People applause and some even stand to give there thanks, I smile knowing that I did what I expected to do with almost no effort, just love. My score comes up; I get a 9.20 so far so good. My coach is satisfied with my score, but still finds something to fix, or make better. I listen while we walk to my next event, which is beam. The beam tends to be my week point. I don't know if it's the 4 inch beam in width, or the fact that I had to actually do flips on a piece of wood covered with a thin layer of leather.

We all warm up and meet the judges. I'm the 8 the gymnast to go so I have time to talk with my coach about what to concentrate and focus on. My name is called, I wipe the sweat form my hands and mount the beam. I start out great, but half way through the routine, I fall off, which is half a point, and I take a breath and regain my concentration.

I hope up on the beam and start from where I left off. Finally, I'm done I know t this point that my score was not going to be to good. But I will survive. I get an 8.35, better than I thought, what could I do?

We walk to our last and final event, my strongest event, vault. I know I can beat every gymnast in this place if I do what I was taught and what I practice everyday of my life. It was time to redeem myself, after my spill on beam I had to score in the high 9's to place in the all-around. On vault we get two trials each, the two scores are rounded to get the final score.

I wait impatiently for my turn, I see the other gymnasts' vaults, they are okay, but I know that mine is by far the top vault. My turn comes and I get ready to run down that runway and hit the board as hard as I can. I stretch and smile to the judges, knowing that I can top everyone's score. I sprint down the runway and slam the board; I take a step on the landing. I talk to my coach and find out what I can so to improve. Back at the other end of the runway I stretch and run faster and hit the board harder than I can ever imagine.
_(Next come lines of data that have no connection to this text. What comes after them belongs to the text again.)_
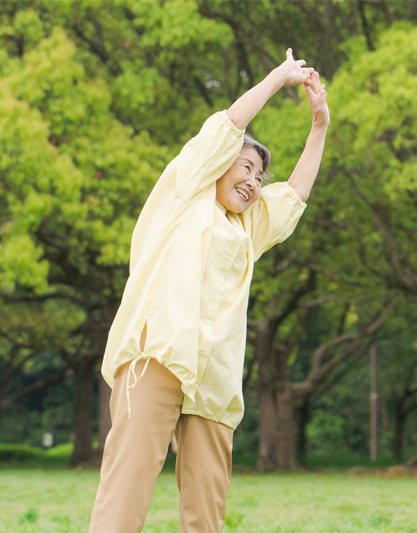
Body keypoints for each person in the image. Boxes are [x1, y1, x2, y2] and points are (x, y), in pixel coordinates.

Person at [89, 49, 329, 533]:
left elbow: (295, 195)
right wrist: (278, 79)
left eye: (259, 176)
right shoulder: (186, 191)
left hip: (215, 380)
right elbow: (229, 122)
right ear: (219, 163)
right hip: (156, 355)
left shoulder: (246, 228)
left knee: (206, 513)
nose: (253, 181)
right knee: (125, 494)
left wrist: (319, 127)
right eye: (244, 167)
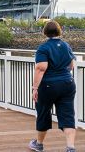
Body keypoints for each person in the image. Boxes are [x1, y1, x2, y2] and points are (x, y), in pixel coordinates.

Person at [29, 21, 77, 152]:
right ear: (59, 31)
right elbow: (71, 65)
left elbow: (41, 68)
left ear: (45, 32)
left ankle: (38, 144)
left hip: (49, 85)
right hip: (68, 83)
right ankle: (70, 147)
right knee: (67, 115)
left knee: (43, 112)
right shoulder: (66, 46)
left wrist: (35, 88)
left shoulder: (43, 48)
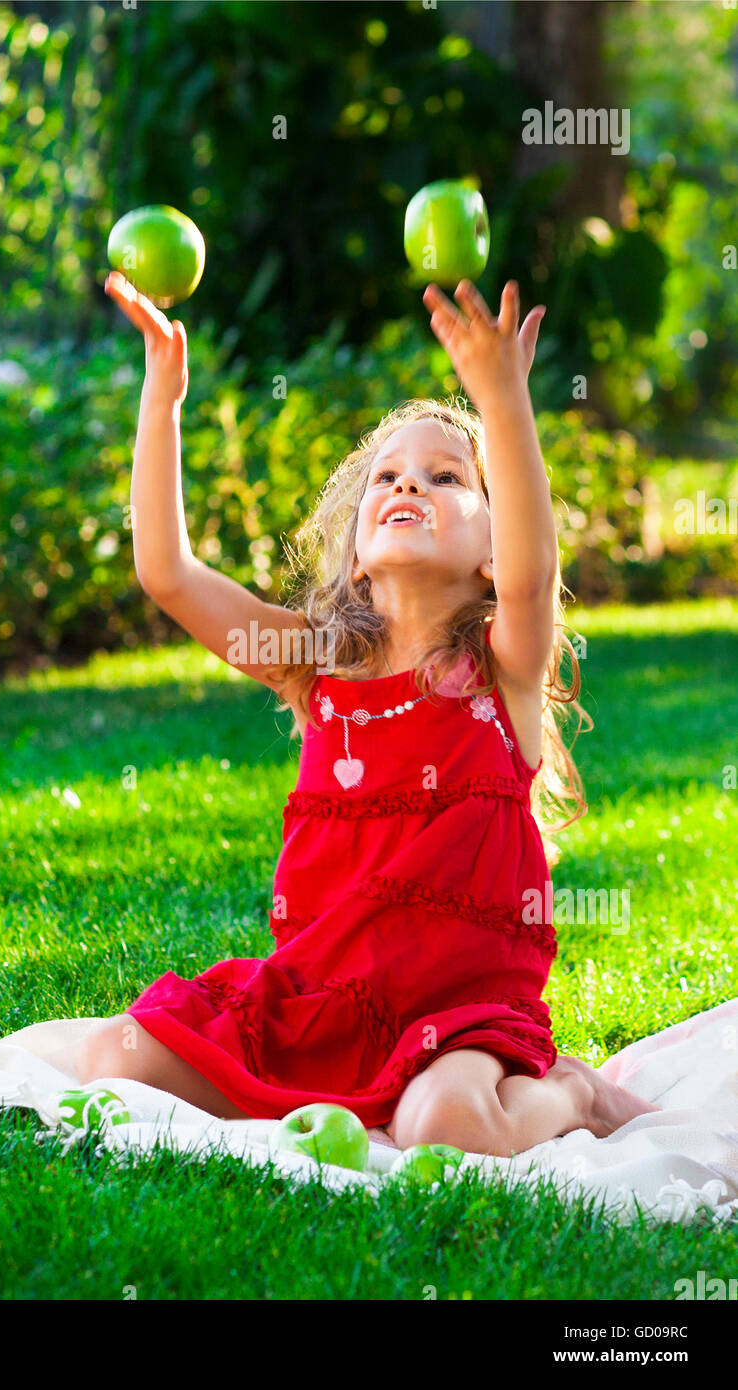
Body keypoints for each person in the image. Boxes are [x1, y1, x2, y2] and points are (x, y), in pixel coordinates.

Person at [71, 269, 658, 1157]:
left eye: (446, 477)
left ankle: (569, 1091)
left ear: (492, 549)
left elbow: (536, 573)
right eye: (386, 475)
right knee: (126, 1058)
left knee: (446, 1125)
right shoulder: (314, 669)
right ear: (354, 558)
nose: (406, 485)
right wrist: (164, 391)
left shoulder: (501, 672)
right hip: (322, 1000)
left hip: (460, 1015)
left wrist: (501, 400)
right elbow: (169, 574)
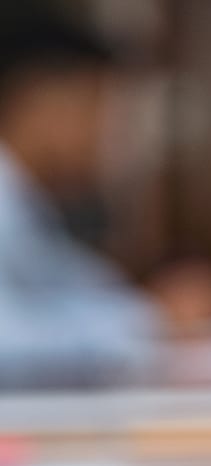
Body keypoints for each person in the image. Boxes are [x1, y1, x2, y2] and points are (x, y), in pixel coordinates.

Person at [0, 5, 166, 388]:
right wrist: (148, 323)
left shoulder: (28, 202)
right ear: (42, 101)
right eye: (98, 109)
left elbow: (78, 287)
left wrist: (148, 312)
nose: (110, 136)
I stick the landing! I jumped for joy and relief. Pressure is off, and I am lit up smiling. I had this great feeling come over me like I was untouchable.

I was, I got my all time personal best score, 9.5. The awards finally came around; this is what I have been waiting for. My age group and level takes about an hour to come up but we finally got to it. I received 2nd place on bars, 5th place on beam, 3rd on floor, and 1st place on vault.

All-around I placed 4th out of 14 states I placed 4th. I cried out of happiness, I reached my goal and I proved to myself and to other what I am all about.